When you translate the code for the computer, or compile the code, the name for the variable gets lost, because it serves no purpose. The computer stores the player health at a specific address and that’s all it needs to know, where it is. Storing the name would just take up space. So when you translate the code back (decompilation, not an exact process), the names are gone. And so much more stuff is gone, compilation is a lossy translation.

[This video about decompiling Lego Island](https://youtu.be/MToTEqoVv3I) might be a bit more technical, but it shows it nicely.

Anonymous 0 Comments

Open source:

This times that plus the other thing and that piece over there = 5

Closed source (compiled):

The answer is 5, what was the question?

Sure you could guess, but would it be as streamlined? Also, you wouldn’t know what else the code is hiding / doing if it doesn’t appear anywhere.

To put into context, there’s a website showing how 30 different languages go about printing “hello world” on the screen. Now imagine that for complex programs.

https://www.geeksforgeeks.org/hello-world-in-30-different-languages/

Anonymous 0 Comments

It isn’t that difficult. Executable code is like a house. To a child or someone untrained in construction, a house is a solid thing, difficult to penetrate or damage.

To someone trained, everything is in plain sight. Whatever isn’t in plain sight is hidden behind drywall.

Reverse engineering is just finding the right tool to rip off the dry wall and then looking at the mess underneath. It’s easier if you get blueprints (sourcecode), but even if you don’t have blueprints, you can still see what’s actually there (assembled binary).

Anonymous 0 Comments

I’m not sure if it’s been mentioned yet, but modern compilers have a lot of tricks they use to make the computer program run faster, so it’s not like one line of C source code will always compile to the same set of machine code (so would be easy to reverse back to the source code), instead there are all kinds of different combinations of complicated machine code that might be generated depending on what the compiler thinks the program is trying to do, so it’s not possible to completely unpick it back to the original source code.

Anonymous 0 Comments

This this something that’s a side effect of what is called **compilation**.
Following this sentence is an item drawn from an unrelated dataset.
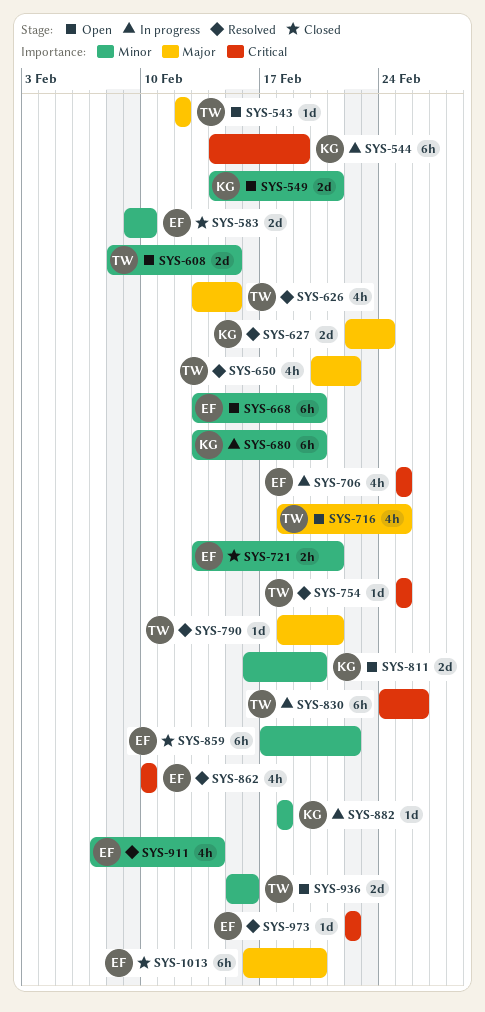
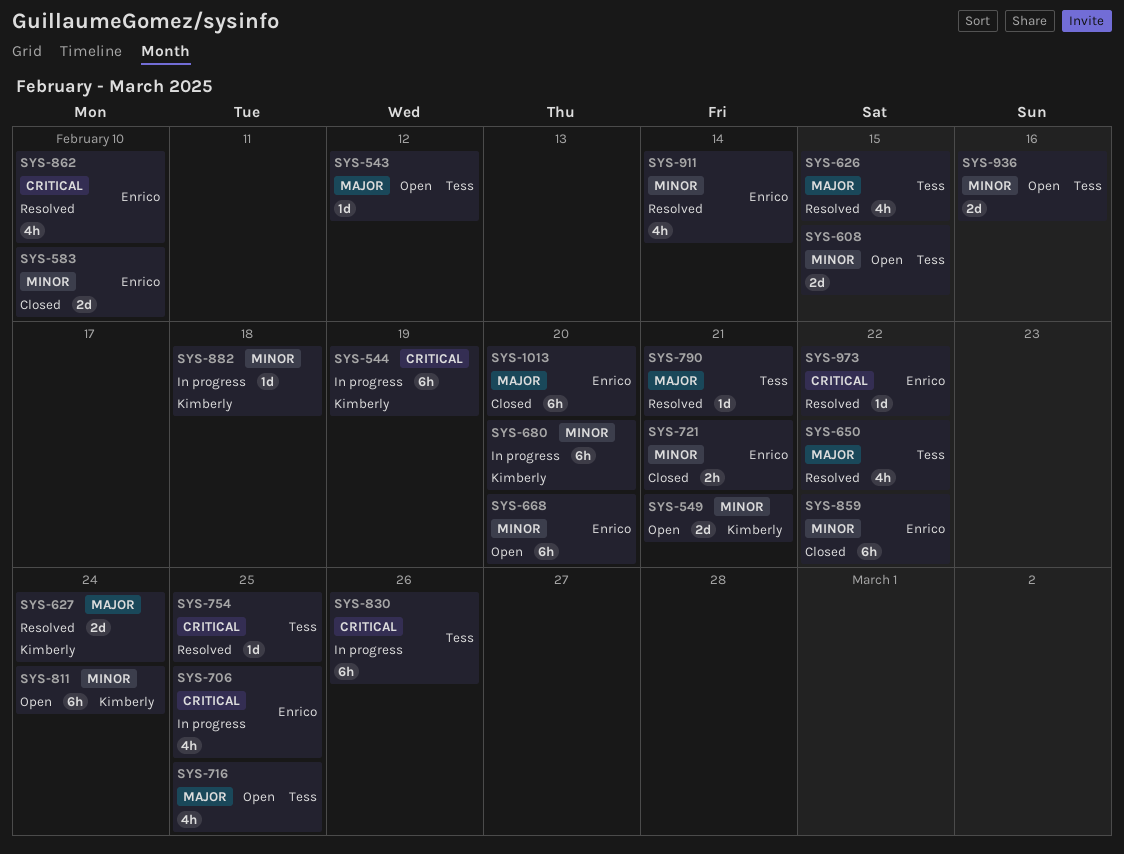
SYS-811, estimate: 2d -> 6h
SYS-811, due: Feb 20 -> Feb 24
When someone writes source code it is written in a sort of natural language eg “if x do y”, but a computer only understands a set of very simple instructions eg “read value, set value, compare value” (to learn more look up ‘assembly language’).

So in order for source code to actually perform, it has to be translated from the higher level language into a series of the simple instructions that the computer actually knows how to perform – this translation process is **compilation** and produces files like the .exe you might click on to run a program.
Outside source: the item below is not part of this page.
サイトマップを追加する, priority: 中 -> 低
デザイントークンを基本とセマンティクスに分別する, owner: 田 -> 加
If you then were to open up a compiled file, you would see a long list of simple computer instructions that cause the program to run, but is incredibly hard for a human to understand. Additionally, because a single line of source code could compile into more than one instruction, it can be hard to convert it back into the code that it was compiled from.
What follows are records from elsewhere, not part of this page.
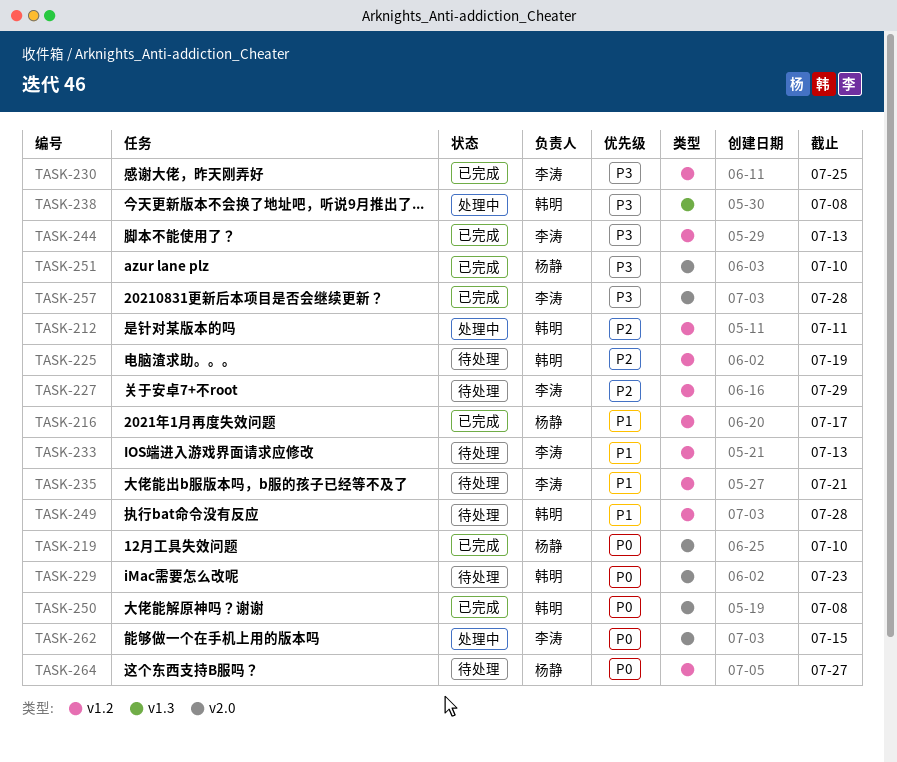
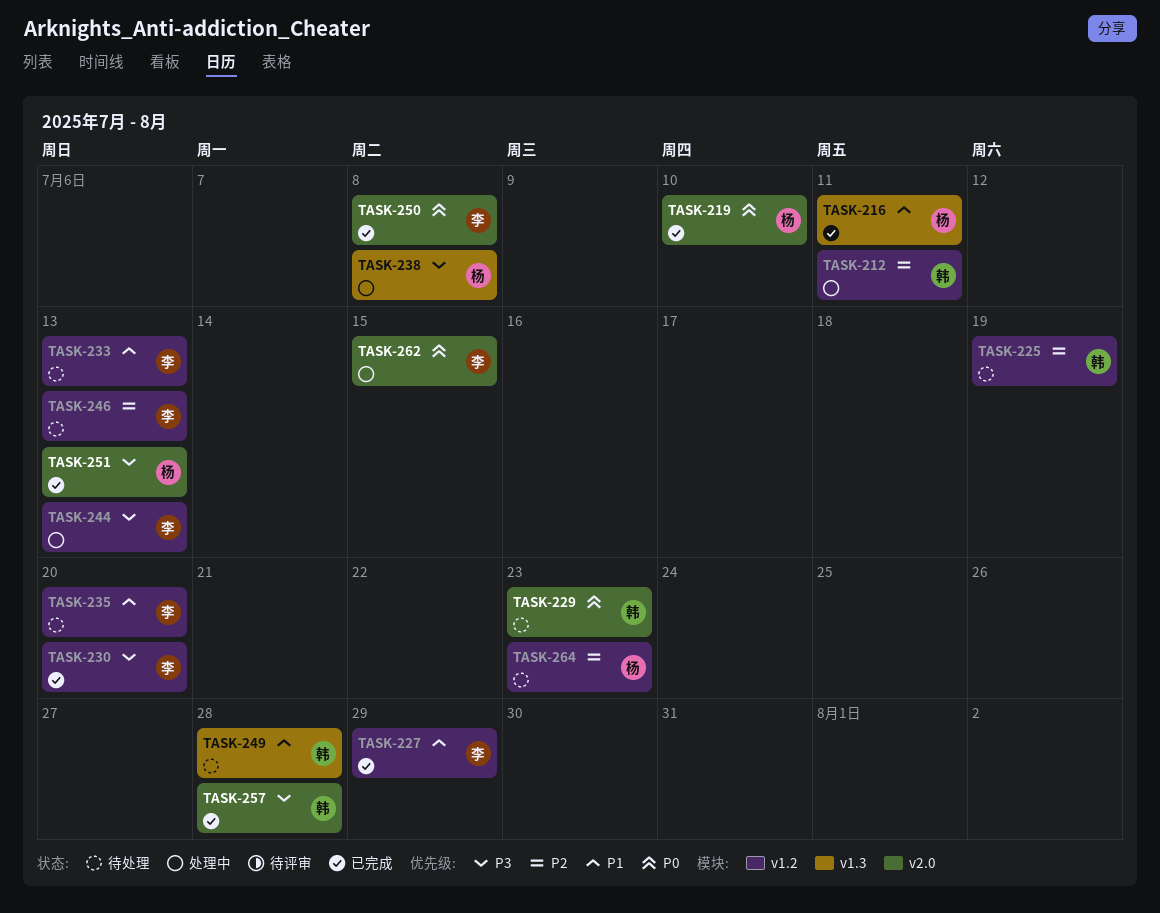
TASK-216, label: v1.2 -> v1.3
TASK-216, due: Jul 17 -> Jul 11
TASK-227, status: 待处理 -> 已完成
TASK-227, priority: P2 -> P1
TASK-230, due: Jul 25 -> Jul 20
TASK-235, due: Jul 21 -> Jul 20
TASK-238, owner: 韩明 -> 杨静
TASK-244, status: 已完成 -> 处理中
TASK-246: none -> present
TASK-249, label: v1.2 -> v1.3
TASK-250, owner: 韩明 -> 李涛
TASK-251, due: Jul 10 -> Jul 13
TASK-257, owner: 李涛 -> 韩明
TASK-264, priority: P0 -> P2
TASK-264, due: Jul 27 -> Jul 23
Though it’s not impossible! There are programs that exist which can reverse engineer, or decompile, the list of instructions and try to make a best guess as to what the original source code looked like, though it might not be an exact replica as some data gets lost in the compilation process.

Anonymous 0 Comments

Because the whole reason it is not opensource in the first place is so that you can’t rip them off and sell their work as being yours. They don’t trust that you won’t do it just because “it’s illegal” so they go the extra mile to hide it.

Anonymous 0 Comments

The source code for many commercial softwares have been leaked. The real obstacles, regardless of if you stole the source or decompiled it, are legal. There isn’t much useful you can do with it without getting sued into oblivion, and most software is pretty unremarkable anyway in terms of what it does; as in, nobody’s looking at MS Word and scratching their head as to how it does something.